Ama bir yandan “etliekmeğin içine kebabı sarıp keyif yapacağız” diğer yandan da “Haydi aslanım koçum gir o topraklara. Nasıl olsa bizim” diyeceğiz. Yok, öyle yağma.

Bir şey söyleyeyim de ne olur kimse bir yerlere çekip sündürmesin.

Birbirimizi kandırıyoruz. Sahtecilik, eyyamcılık, riyakârlık, ikiyüzlülük, dalkavukluk, ucuz adamlık almış başını gidiyor.

Kulu kulluk etme normalleşmiş sıradan bir hal almış.

Şöyle bir bakıyoruz her yanımız yanıyor.

Sokağın başında bir illet, mahallede huzursuzluk, ülkede sıkıntı, dünya yanıyor.

İşte farkında mısınız birbirimizi kandırdığımızı sandığımız anda Cenab-ı Allah’ın adaletini unutuveriyoruz.

Ne olur şu adalet konusunu ağzıma bile almak istemiyorum ama korkuyorum. Uykularım kaçıyor. Düşündüğüm zaman bu yaşta psikolojim bozuluyor. Yakınlarıma anlattığım zamanda “Yaşlanıyorsun artık şu gazeteciliği bırak” diyorlar.
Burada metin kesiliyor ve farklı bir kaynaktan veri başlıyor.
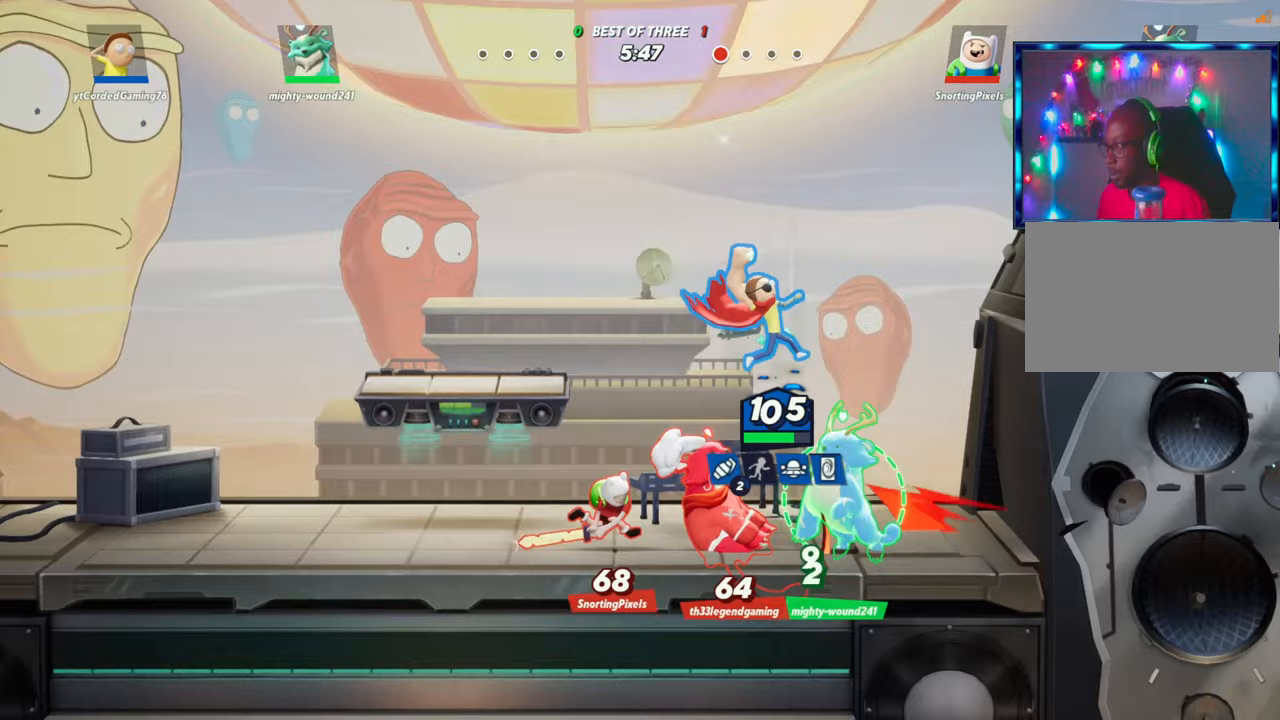
{"buttons": [], "left_stick": "up-left", "events": [[100, "left_stick", "center"], [133, "L2", "down"], [200, "left_stick", "up"], [250, "L2", "up"], [300, "left_stick", "up-left"], [317, "R2", "down"], [383, "R2", "up"], [417, "R2", "down"], [467, "R2", "up"]]}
Bu mesleğin bir vebal işi olduğunu biliyorum ve bir kez daha siz değerli okurlarımıza belki de haddimi aşarak “Cenab-ı Allah’ın adaletini” hatırlatmak istiyorum.

…….

Ne yazacaktım nerelere geldim.

Çünkü biz hiçbir zaman hadi köşe yazımı yazayım dediğim zaman odamızın kapısını kapatıp dünyamızı kilitlemeyiz. Öyle büyük gazetecilerden yazarlardan olamadık daha(!)

Konuklarımızla çayımızı içerken arada bir döner bir iki satır daha yazarız. Gelen telefonlara bakarız. Hatta telefonumuzla gelen konulara cevap bile verebiliriz.
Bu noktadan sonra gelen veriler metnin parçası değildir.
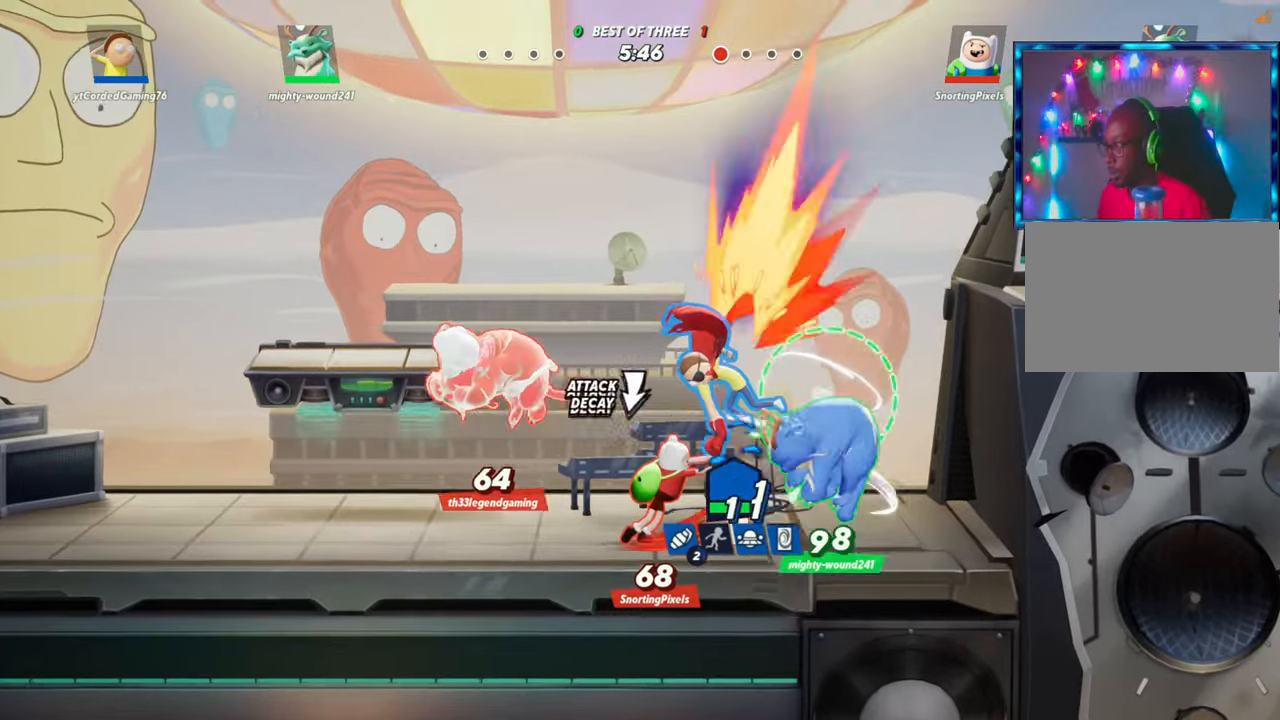
{"buttons": [], "left_stick": "down", "events": [[17, "L2", "down"], [150, "L2", "up"], [367, "left_stick", "left"], [500, "left_stick", "down"]]}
Bugün bu yazımızın bu bölümüne gelinceye kadar da santralden bizi arayan iki okurumuza cevap verdik.

Hele hele bir öğretmenimiz Ümit Hanım’ın Mahmuriye Mahallesi ile anlattıkları yine bizi dağıttı. Adresi alacağız. İnşallah kendimizde gidip orayı göreceğiz fotoğrafları çekip inşallah pazartesiye yazacağız.

………………..    

Türkiye sınır ötesinde ne yapar onu bilemem ama ben dünden bu yana şehre gelen iki şehidimize yanıyorum.

Yine dün sabah bir abim yazıyordu ve yazdıklarının bir yerinde şöyle diyordu “Uğur abi bu şehidin babası bizim okulun hademesiydi”…

Bu şehitlerin ve ailelerinin hakkı ödenmez.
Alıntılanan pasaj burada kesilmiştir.